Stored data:

------------

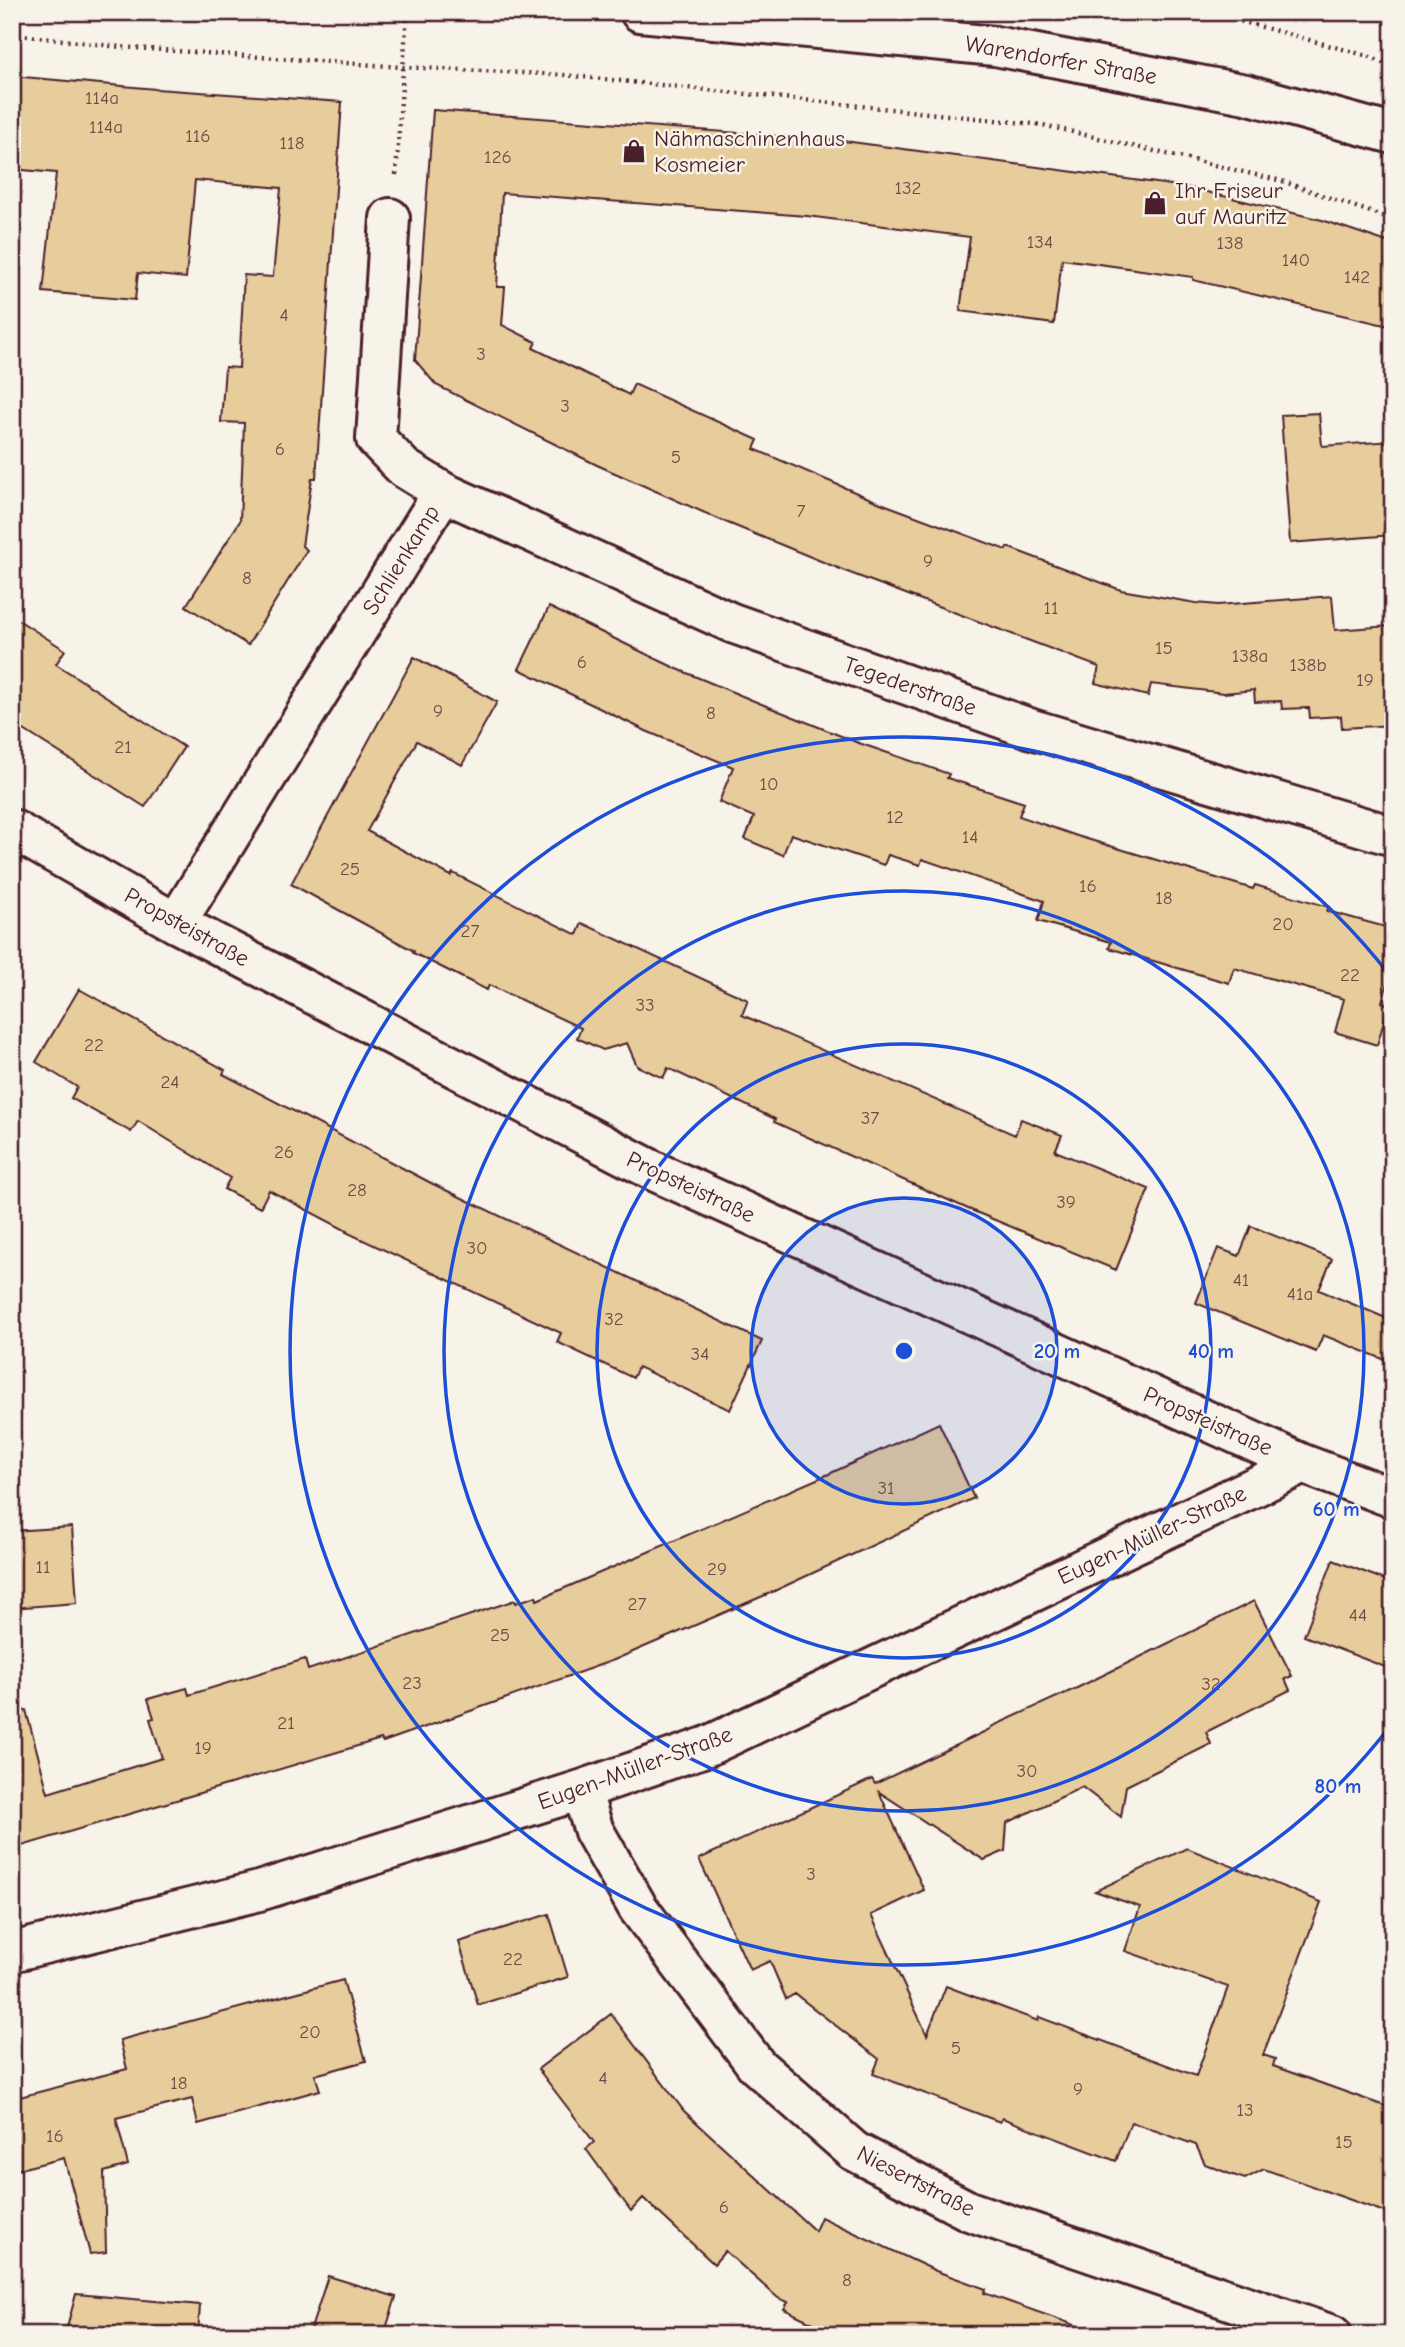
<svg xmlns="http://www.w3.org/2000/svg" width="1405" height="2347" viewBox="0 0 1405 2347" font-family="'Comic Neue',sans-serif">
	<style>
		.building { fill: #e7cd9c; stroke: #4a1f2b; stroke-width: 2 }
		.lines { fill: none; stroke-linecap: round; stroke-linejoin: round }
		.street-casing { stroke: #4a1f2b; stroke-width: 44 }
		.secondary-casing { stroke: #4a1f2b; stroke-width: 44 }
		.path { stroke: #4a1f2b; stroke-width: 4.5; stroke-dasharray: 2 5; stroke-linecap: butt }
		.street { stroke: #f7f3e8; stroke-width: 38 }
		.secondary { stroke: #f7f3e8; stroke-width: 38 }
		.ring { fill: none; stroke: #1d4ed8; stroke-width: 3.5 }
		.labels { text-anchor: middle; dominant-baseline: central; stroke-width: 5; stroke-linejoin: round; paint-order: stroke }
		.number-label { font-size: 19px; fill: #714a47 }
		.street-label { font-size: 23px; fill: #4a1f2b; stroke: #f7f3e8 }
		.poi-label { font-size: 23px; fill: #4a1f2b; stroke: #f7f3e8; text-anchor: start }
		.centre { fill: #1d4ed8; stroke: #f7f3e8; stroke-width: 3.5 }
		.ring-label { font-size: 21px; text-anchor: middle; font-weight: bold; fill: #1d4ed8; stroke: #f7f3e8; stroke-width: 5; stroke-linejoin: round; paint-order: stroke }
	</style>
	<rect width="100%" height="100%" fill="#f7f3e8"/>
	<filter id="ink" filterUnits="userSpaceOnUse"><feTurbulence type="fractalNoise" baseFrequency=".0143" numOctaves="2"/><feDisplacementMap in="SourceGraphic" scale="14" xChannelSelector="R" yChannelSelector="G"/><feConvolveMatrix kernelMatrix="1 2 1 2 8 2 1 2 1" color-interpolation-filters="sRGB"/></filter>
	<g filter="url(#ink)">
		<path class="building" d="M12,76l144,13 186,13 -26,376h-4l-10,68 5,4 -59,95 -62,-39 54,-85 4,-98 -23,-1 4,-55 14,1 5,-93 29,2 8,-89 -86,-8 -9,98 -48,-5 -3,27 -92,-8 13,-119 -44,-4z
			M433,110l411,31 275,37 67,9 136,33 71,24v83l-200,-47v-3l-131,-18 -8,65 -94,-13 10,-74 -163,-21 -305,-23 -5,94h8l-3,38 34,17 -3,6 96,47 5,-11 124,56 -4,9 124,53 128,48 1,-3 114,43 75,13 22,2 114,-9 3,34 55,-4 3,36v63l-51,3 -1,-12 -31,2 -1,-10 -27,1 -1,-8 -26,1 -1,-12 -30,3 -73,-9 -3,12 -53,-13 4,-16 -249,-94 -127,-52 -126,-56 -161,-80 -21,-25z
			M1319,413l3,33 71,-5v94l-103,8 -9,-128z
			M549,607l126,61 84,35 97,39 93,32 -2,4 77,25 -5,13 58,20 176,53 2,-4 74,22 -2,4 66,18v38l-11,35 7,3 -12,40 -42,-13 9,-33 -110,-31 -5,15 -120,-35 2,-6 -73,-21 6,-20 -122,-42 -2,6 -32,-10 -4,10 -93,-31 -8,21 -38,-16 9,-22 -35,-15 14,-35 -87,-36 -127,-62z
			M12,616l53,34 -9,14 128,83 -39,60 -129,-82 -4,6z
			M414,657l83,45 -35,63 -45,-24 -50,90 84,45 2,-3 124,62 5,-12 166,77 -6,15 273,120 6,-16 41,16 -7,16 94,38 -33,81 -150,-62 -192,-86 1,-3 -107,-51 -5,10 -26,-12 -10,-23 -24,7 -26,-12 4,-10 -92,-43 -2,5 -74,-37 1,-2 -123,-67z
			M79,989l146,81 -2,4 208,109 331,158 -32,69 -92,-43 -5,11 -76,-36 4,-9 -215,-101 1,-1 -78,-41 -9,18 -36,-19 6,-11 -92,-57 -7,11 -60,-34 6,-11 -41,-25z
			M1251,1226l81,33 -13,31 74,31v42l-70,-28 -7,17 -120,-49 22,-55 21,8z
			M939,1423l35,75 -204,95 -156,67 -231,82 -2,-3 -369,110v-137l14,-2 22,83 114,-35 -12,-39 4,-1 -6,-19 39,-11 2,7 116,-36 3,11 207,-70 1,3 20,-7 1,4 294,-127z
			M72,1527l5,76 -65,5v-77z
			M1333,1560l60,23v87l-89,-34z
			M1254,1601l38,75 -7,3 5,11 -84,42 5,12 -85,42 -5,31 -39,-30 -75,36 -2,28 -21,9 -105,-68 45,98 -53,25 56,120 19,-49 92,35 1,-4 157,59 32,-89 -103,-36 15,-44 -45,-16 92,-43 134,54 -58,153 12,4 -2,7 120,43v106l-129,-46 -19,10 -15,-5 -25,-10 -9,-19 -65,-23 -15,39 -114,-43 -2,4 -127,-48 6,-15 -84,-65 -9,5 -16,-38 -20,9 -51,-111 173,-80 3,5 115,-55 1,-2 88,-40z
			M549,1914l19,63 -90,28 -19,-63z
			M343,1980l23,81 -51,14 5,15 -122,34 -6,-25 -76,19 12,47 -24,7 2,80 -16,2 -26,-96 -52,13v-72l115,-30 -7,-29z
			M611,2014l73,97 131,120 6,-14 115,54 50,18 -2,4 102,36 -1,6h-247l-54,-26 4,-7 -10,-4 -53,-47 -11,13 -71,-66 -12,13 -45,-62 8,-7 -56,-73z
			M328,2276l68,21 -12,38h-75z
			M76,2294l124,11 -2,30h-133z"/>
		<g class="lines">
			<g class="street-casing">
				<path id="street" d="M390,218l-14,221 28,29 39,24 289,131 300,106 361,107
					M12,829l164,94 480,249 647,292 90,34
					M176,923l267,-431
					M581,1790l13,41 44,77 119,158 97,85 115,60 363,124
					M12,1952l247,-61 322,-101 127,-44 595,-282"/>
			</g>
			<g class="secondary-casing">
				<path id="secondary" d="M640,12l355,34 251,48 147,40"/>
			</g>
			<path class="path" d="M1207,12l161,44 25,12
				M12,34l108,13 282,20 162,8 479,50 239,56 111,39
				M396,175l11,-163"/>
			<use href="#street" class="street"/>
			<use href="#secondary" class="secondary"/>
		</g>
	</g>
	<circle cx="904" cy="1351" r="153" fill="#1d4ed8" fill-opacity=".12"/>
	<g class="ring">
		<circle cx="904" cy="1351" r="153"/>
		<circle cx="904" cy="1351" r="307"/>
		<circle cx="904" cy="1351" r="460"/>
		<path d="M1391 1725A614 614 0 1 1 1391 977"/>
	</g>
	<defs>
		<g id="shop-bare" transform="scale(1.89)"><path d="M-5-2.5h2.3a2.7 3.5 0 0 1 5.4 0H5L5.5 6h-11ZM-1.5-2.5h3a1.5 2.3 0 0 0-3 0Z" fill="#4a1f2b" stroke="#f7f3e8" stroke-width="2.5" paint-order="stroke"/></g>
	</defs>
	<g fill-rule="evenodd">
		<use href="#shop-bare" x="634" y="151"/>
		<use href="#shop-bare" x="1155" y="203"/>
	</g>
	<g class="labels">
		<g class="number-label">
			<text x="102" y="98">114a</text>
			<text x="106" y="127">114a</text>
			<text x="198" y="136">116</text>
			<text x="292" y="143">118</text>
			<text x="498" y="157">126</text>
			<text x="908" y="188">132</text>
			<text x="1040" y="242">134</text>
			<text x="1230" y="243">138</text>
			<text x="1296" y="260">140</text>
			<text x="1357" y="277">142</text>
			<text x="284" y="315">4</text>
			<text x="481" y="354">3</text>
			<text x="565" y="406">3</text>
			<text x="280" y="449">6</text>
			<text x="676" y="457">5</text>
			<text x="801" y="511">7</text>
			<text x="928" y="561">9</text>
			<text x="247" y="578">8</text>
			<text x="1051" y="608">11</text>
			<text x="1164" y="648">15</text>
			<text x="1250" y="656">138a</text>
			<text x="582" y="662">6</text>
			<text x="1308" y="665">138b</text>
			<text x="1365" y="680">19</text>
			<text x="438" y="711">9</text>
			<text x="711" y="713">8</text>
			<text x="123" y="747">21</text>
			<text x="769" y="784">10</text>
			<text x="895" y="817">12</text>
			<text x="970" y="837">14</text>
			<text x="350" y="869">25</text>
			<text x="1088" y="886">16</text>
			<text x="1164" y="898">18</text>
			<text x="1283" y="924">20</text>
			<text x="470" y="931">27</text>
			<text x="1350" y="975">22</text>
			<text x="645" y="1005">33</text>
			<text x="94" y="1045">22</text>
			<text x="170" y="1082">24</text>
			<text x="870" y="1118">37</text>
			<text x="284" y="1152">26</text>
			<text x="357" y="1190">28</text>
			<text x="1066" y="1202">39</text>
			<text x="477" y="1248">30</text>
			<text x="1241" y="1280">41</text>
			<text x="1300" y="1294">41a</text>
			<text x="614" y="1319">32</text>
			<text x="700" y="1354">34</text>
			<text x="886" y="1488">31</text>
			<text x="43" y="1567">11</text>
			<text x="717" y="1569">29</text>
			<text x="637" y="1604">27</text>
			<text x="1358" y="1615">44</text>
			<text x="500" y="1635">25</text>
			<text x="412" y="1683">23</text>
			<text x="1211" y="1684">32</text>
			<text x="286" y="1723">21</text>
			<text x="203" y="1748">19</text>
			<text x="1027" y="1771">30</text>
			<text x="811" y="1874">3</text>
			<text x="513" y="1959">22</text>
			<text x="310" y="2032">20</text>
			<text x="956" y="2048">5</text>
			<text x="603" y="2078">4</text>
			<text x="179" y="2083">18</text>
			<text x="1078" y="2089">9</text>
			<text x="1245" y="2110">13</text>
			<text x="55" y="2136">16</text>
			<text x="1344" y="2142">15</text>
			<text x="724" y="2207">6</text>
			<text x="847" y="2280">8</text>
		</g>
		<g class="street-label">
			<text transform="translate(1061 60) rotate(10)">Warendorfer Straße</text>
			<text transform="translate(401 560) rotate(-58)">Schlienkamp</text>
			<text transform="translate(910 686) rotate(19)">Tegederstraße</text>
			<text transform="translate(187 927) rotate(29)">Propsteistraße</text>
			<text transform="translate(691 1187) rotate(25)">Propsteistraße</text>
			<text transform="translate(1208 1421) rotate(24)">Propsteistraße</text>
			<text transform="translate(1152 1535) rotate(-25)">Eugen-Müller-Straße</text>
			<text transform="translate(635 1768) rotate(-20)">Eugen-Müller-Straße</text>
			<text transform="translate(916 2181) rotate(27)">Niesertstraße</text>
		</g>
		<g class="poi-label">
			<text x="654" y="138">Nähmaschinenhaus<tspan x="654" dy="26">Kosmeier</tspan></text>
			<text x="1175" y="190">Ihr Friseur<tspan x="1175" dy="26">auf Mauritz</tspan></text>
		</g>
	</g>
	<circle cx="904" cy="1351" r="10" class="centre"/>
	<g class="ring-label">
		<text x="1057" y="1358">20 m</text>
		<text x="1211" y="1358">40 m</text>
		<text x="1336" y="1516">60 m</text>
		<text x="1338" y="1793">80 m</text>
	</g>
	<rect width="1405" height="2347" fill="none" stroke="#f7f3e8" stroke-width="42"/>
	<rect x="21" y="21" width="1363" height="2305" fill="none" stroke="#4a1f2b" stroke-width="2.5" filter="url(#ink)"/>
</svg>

------------

[WHAT THE TASK REQUIRES]
From the entries above, show each line that includes the string "lines".

[SOLUTION TO THIS TASK]
		.lines { fill: none; stroke-linecap: round; stroke-linejoin: round }
		<g class="lines">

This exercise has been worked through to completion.